Conspiradores de Querétaro
- First baseman / Coach
- Born: 23 July 1979 (age 46) Matanzas, Matanzas Province, Cuba
- Bats: RightThrows: Right

Teams
- Las Tunas (1998–2013);

Medals
Men's baseball
Representing Cuba
World Baseball Classic
| Silver medal – second place | 2006 San Diego | Team |
Baseball World Cup
| Gold medal – first place | 2003 Havana | Team |
| Gold medal – first place | 2005 Rotterdam | Team |
Pan American Games
| Gold medal – first place | 2003 Santo Domingo | Team |

= Joan Carlos Pedroso =

Cuban baseball player (born 1979)

Joan Carlos Pedroso Brooks (born 23 July 1979) is a former first baseman and left fielder for Las Tunas of the Cuban National Series, and the Cuba national baseball team, and current hitting coach for the Conspiradores de Querétaro of the Mexican League.
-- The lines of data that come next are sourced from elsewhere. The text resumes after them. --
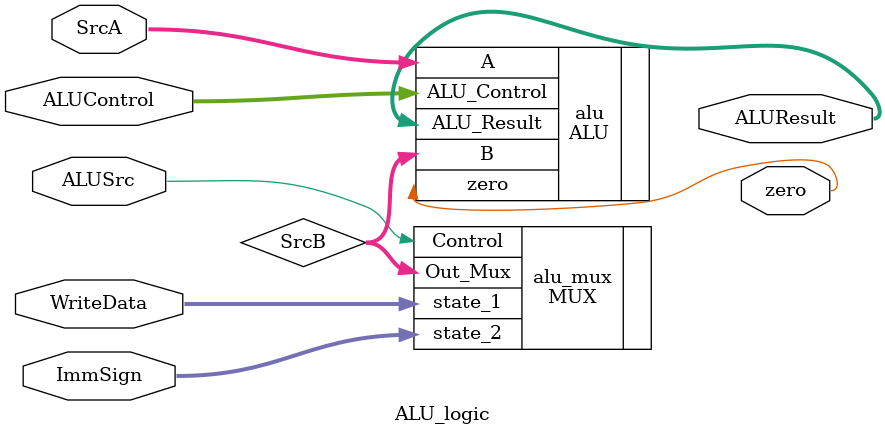
<source format=v>
module ALU_logic(
    input wire [31:0]WriteData, // RF RD2 output
    input wire [31:0]ImmSign,   // Imm Extend output
    input wire [31:0]SrcA,      // RF RD1 output

    input wire [2:0]ALUControl,
    input wire ALUSrc,          // MUX SrcB control

    output wire zero,
    output wire [31:0]ALUResult

    );


// // ALU logic
wire[31:0]SrcB;   // MUX output

MUX #(32) alu_mux( .state_1(WriteData), .state_2(ImmSign), .Control(ALUSrc), .Out_Mux(SrcB)  );        

ALU alu(  .A(SrcA), .B(SrcB), .ALU_Control(ALUControl), .zero(zero), .ALU_Result(ALUResult) );


endmodule

</source>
He was the backup first baseman for Cuba at the 2006 World Baseball Classic, where the team finished in second place. After retiring as a player, he has worked as a coach.

==Career==
Pedroso was born on 23 July 1979 in Matanzas, Cuba, but his family moved to Las Tunas Province, where he started playing baseball at a young age and progressed through the local youth system before making his Cuban National Series debut in 1998 with Las Tunas. He appeared in 23 games in his debut season, recording a .308/.349/.462 batting line. Pedroso hit .353 with 22 home runs during the 2005-06 Cuban National Series.

In April 2014, Pedroso joined Nettuno 2 of the second level of Italian baseball, where he played alongside fellow Cuban pitcher Norberto González. Later, he signed with the Cañeros de Los Mochis of the Mexican Pacific League, where he played during the 2014–15 and 2015–16 seasons, totalling 59 appearances with the Cañeros across both seasons.

Since 2020, Pedroso has worked as hitting coach for the Cañeros de Los Mochis.